Point tracking data =>
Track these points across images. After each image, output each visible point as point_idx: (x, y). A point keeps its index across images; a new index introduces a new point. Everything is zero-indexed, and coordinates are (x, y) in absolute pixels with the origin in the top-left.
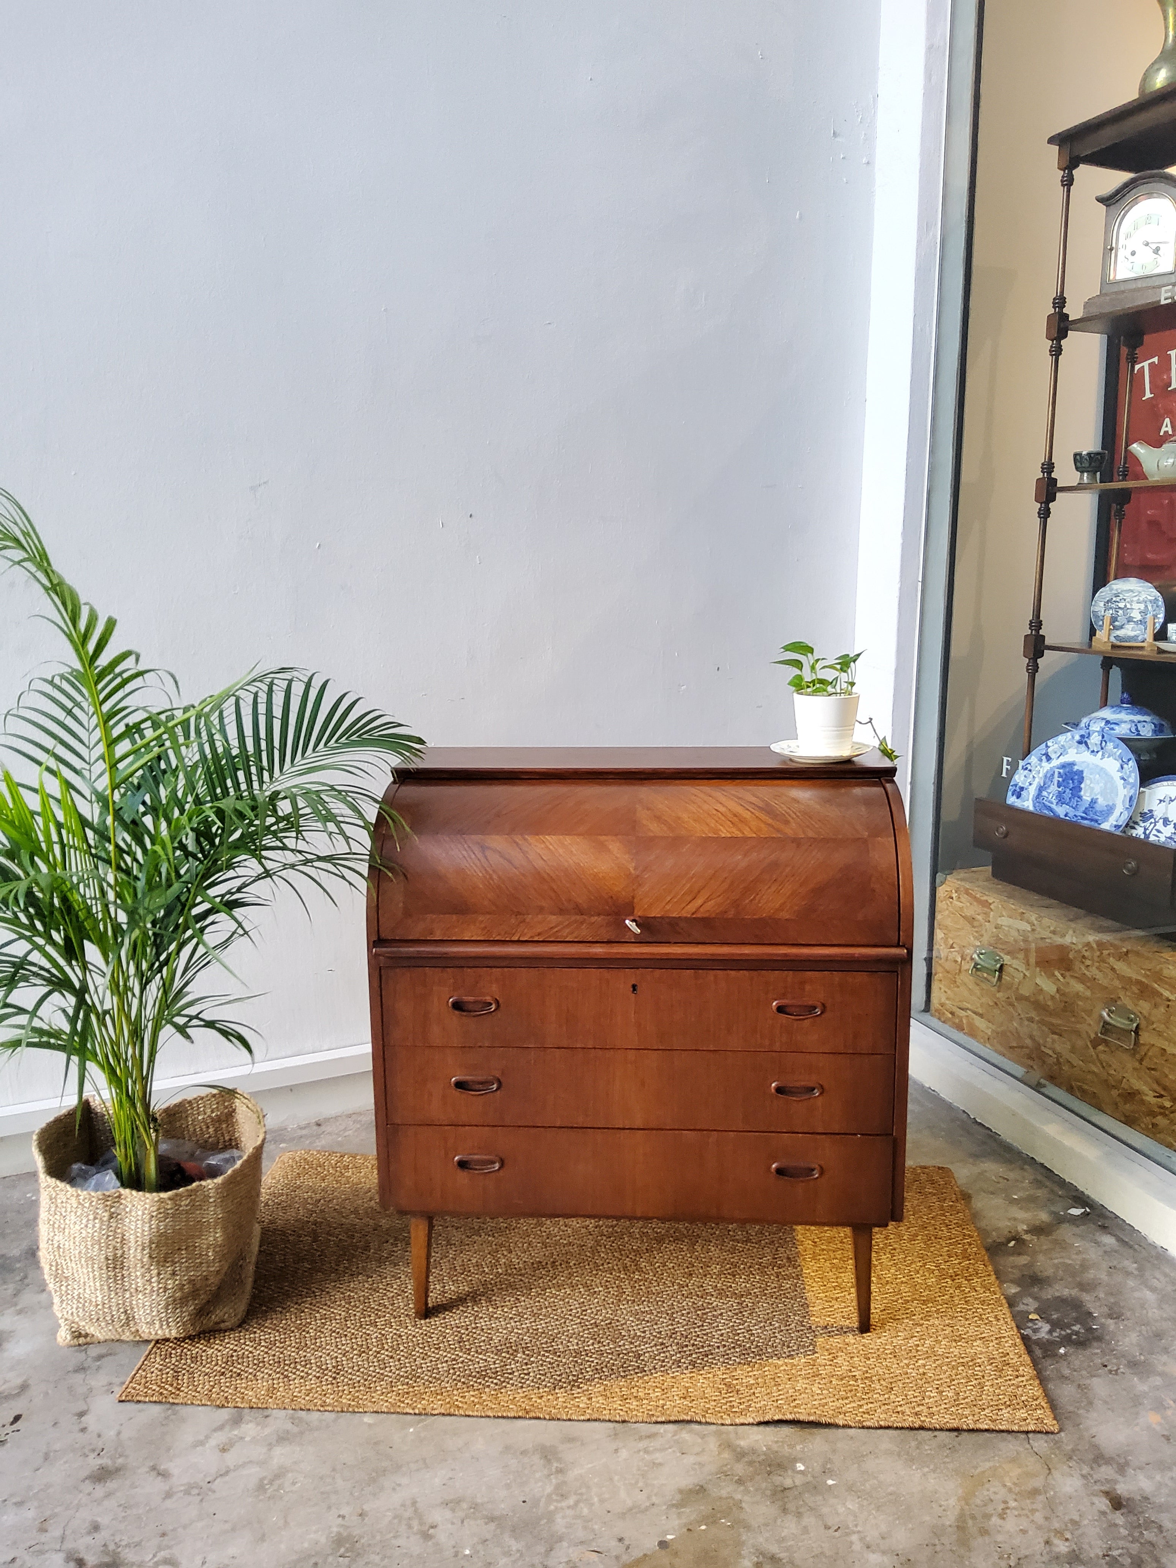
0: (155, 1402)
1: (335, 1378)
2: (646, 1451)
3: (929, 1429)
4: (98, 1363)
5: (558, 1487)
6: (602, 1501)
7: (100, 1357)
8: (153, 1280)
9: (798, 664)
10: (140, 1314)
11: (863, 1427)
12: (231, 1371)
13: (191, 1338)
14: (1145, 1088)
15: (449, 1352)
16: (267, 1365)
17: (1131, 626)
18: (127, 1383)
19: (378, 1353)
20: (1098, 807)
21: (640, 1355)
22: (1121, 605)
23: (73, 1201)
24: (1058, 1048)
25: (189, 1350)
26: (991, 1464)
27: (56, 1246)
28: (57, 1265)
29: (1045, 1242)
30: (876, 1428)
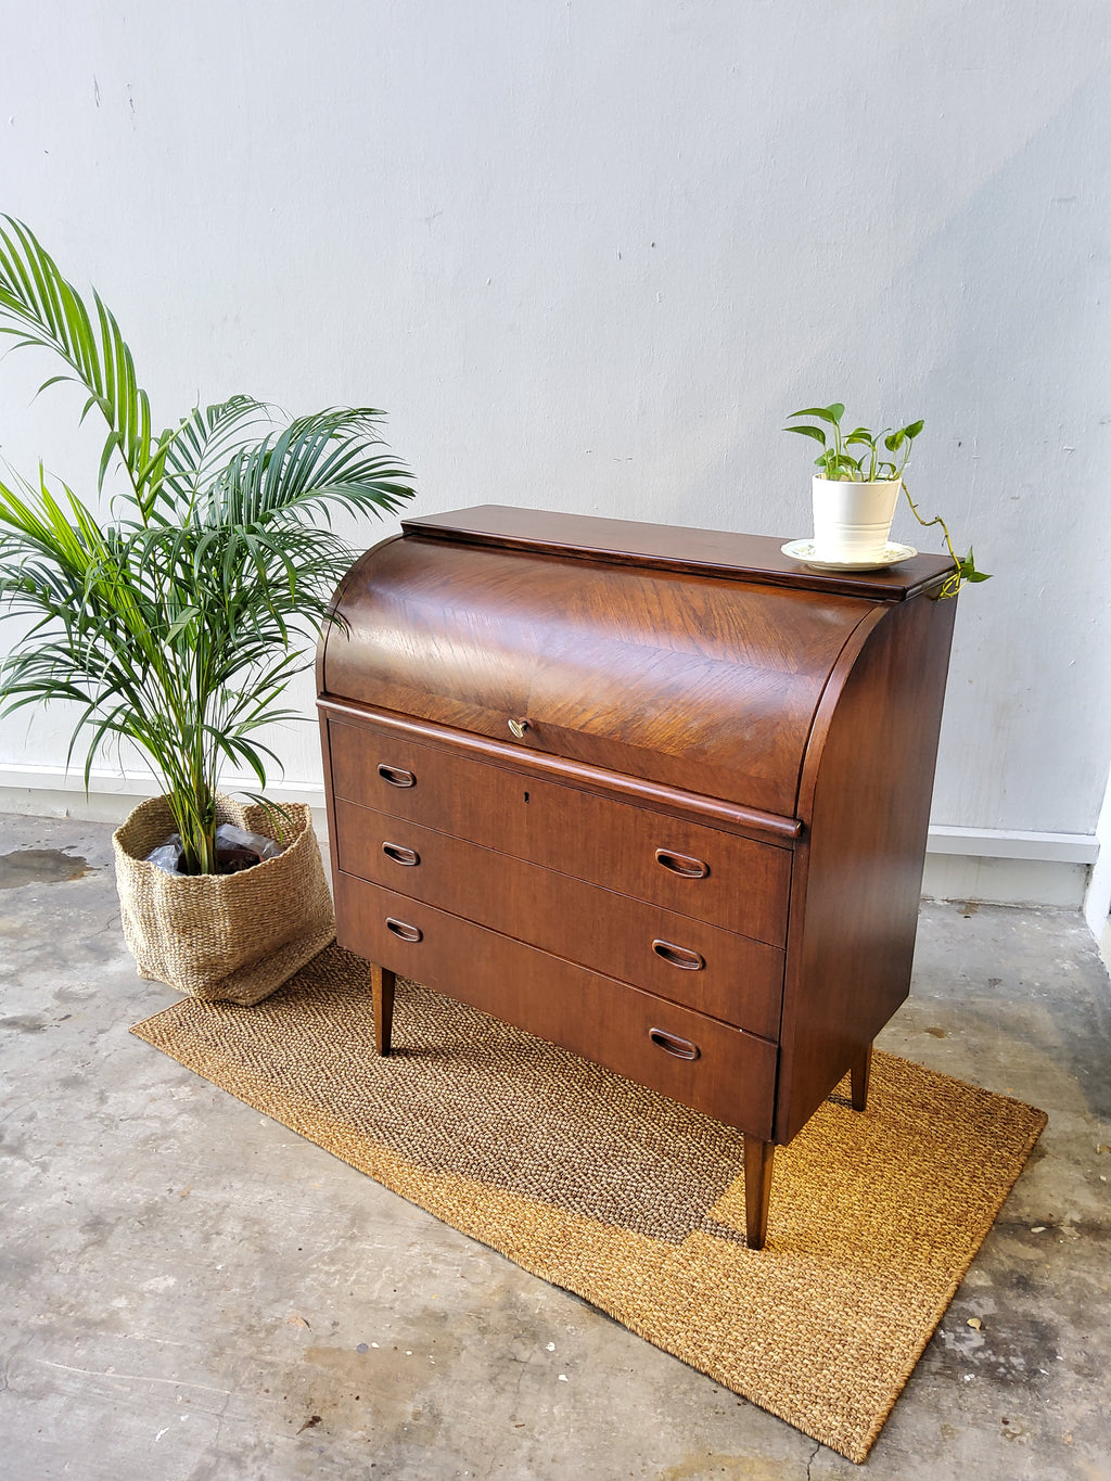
1: (273, 1077)
3: (715, 1381)
5: (337, 1251)
8: (176, 945)
9: (818, 434)
11: (648, 1342)
12: (214, 1040)
15: (372, 1093)
16: (240, 1046)
18: (145, 1020)
19: (323, 1070)
21: (517, 1168)
26: (745, 1454)
29: (1084, 1246)
30: (661, 1350)
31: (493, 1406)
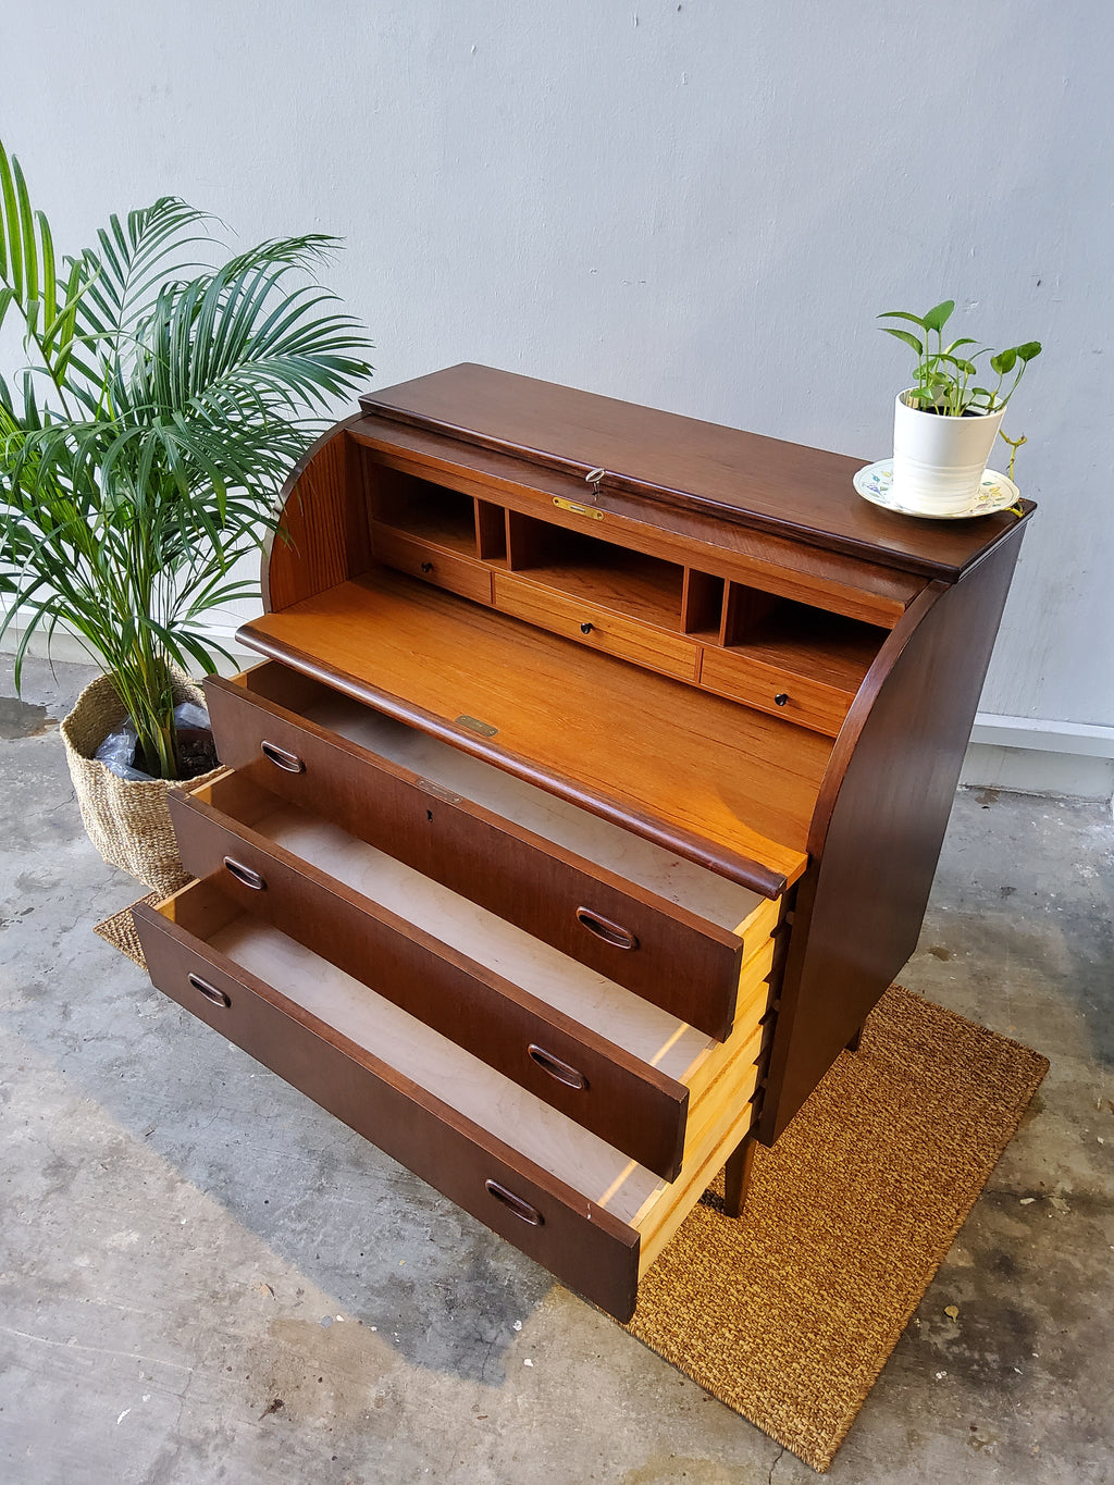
0: (114, 945)
4: (112, 888)
5: (305, 1204)
6: (323, 1243)
7: (118, 883)
8: (136, 845)
18: (111, 917)
26: (707, 1457)
31: (457, 1394)
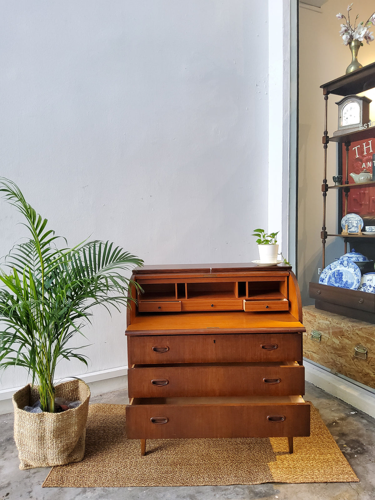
0: (55, 487)
1: (116, 476)
2: (225, 495)
3: (317, 483)
4: (34, 475)
7: (35, 473)
8: (54, 444)
9: (259, 235)
10: (50, 457)
11: (296, 483)
12: (81, 475)
13: (66, 465)
14: (371, 372)
15: (154, 466)
16: (93, 473)
17: (353, 228)
18: (45, 481)
19: (130, 467)
20: (348, 283)
21: (219, 464)
22: (350, 222)
23: (28, 417)
24: (341, 361)
25: (65, 469)
26: (339, 493)
27: (21, 433)
28: (21, 440)
29: (344, 423)
30: (300, 483)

What needs to be done =>
Above are the records; copy them exactly without the pictures.

Expected answer =>
Track these points across images. After each image, output each visible point as point_idx: (x, y). A point keeps its index across images; a new index introduces a new point. Everything is zero-indexed, and coordinates are (x, y) in absolute pixels with the origin in the top-left.
0: (155, 1402)
1: (335, 1378)
2: (646, 1451)
3: (929, 1429)
4: (98, 1363)
5: (558, 1487)
6: (602, 1501)
7: (100, 1357)
8: (153, 1280)
9: (798, 664)
10: (140, 1314)
11: (863, 1427)
12: (231, 1371)
13: (191, 1338)
14: (1145, 1088)
15: (449, 1352)
16: (267, 1365)
17: (1131, 626)
18: (127, 1383)
19: (378, 1353)
20: (1098, 807)
21: (640, 1355)
22: (1121, 605)
23: (73, 1201)
24: (1058, 1048)
25: (189, 1350)
26: (991, 1464)
27: (56, 1246)
28: (57, 1265)
29: (1045, 1242)
30: (876, 1428)
1: (273, 1077)
3: (715, 1381)
5: (337, 1251)
8: (176, 945)
9: (818, 434)
11: (648, 1342)
12: (214, 1040)
15: (372, 1093)
16: (240, 1046)
18: (145, 1020)
19: (323, 1070)
21: (517, 1168)
26: (745, 1454)
29: (1084, 1246)
30: (661, 1350)
31: (493, 1406)
0: (114, 945)
4: (112, 888)
5: (305, 1204)
6: (323, 1243)
7: (118, 883)
8: (136, 845)
18: (111, 917)
26: (707, 1457)
31: (457, 1394)
0: (55, 487)
1: (116, 476)
2: (225, 495)
3: (317, 483)
4: (34, 475)
7: (35, 473)
8: (54, 444)
9: (259, 235)
10: (50, 457)
11: (296, 483)
12: (81, 475)
13: (66, 465)
14: (371, 372)
15: (154, 466)
16: (93, 473)
17: (353, 228)
18: (45, 481)
19: (130, 467)
20: (348, 283)
21: (219, 464)
22: (350, 222)
23: (28, 417)
24: (341, 361)
25: (65, 469)
26: (339, 493)
27: (21, 433)
28: (21, 440)
29: (344, 423)
30: (300, 483)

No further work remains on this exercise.